For me, so far it has demonstrated a similarity to taking notes while eating or watching movies — Who does that? Someone who wants to conduct an academic activity afterwards — The same works for books as well as long as you are becoming a doctor — medical or otherwise.
I’ll write about three books that did not require taking notes to be remembered or bragged about in a social setting. Basically stories and not something that would even be possible to narrate without destroying the essence — The only way would be to read them in whole.

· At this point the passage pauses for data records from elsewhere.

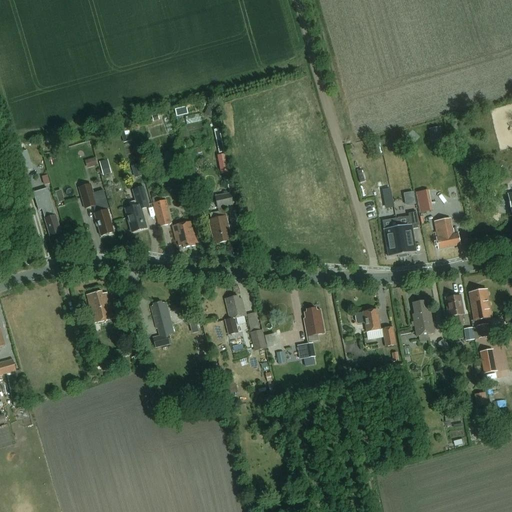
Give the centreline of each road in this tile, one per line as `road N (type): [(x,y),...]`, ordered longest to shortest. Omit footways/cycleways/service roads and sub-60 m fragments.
road 1 (secondary): [(0,289),(85,266),(373,283),(511,264)]
road 2 (track): [(376,270),(297,0)]
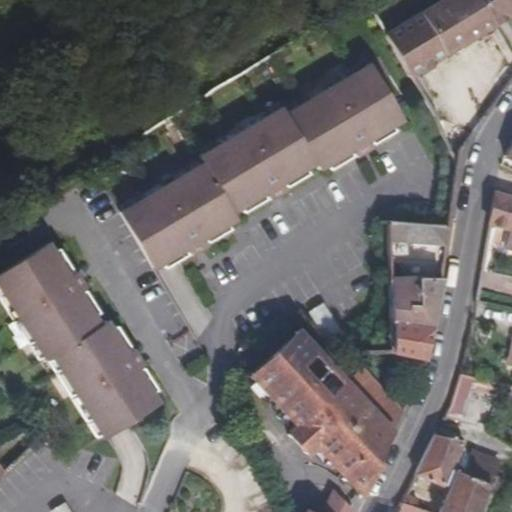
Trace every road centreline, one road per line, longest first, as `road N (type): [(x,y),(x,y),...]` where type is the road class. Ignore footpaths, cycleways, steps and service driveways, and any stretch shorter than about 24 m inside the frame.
road 1 (residential): [(379,511),(446,366),(488,151),(511,108)]
road 2 (residential): [(200,417),(221,381),(233,303),(419,180)]
road 3 (residential): [(200,417),(77,217)]
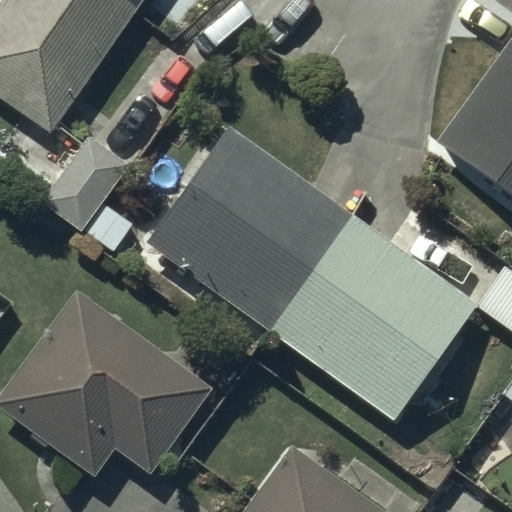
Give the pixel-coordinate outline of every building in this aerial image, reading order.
[(0,0),(0,90),(50,125),(136,0),(0,0)] [(511,24),(432,135),(511,193),(511,24)] [(474,299),(227,114),(142,235),(390,414),(474,299)] [(87,126),(38,195),(113,249),(134,218),(103,196),(131,156),(87,126)] [(511,265),(505,260),(475,301),(511,327),(511,265)] [(75,279),(0,384),(0,401),(97,471),(116,444),(150,468),(214,378),(75,279)] [(289,437),(235,511),(385,511),(388,508),(289,437)]
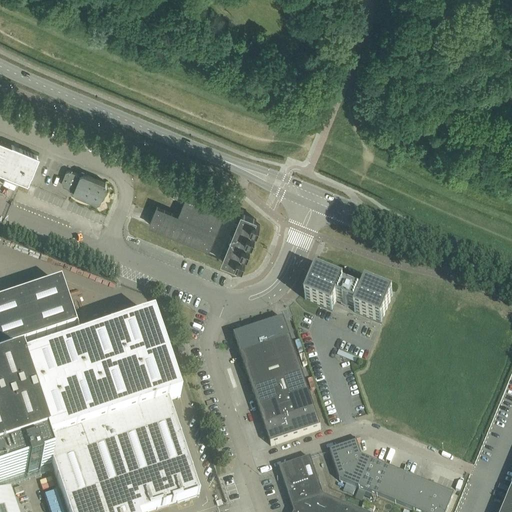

The second coming (John Niven)
We all know the story — we also know that it will repeat itself (perhaps multiple times) and the outcome would be equally tragic every time.
God is all out of options to send help to the 21st century human being. The good guys all had one chance each to come over the centuries and leave them with clear (not so clear) instructions to follow but they did not. The only way out is to send back the one guy who is expected back any way and is the only one who will lovingly embrace the pain twice to get things right — before they go wrong again. All of this fast paced drama is like the Caffè corretto that makes you laugh and cry at the same time.
I have gifted about 15 copies to friends and family hoping we would not need a second coming.
One soul (Ray Fawkes)
This graphic novel will take about 30 minutes to understand how to be able to read it. Once you figure it out, it will be half over and you will start from the beginning to actually enjoy it. It rockets you up just like life and then brings you down — just like life itself.
I am almost afraid to recommend this book — It shakes you up quite hard.
The handmaid’s tale (Margaret Atwood)
The TV series was too slow so I preferred the book. The book was too long so I preferred the graphic novel.
In the future, we return to the past — It has taken us hundreds of years to come up with laws and frameworks to safeguard the rights of everyone and still they come up short. But the system is set to crumble when disaster strikes — its true and its real — I had a very similar feeling when i saw the movie, The Mist (2007).
Enjoy the reads and do not take notes, especially not with an apple pencil.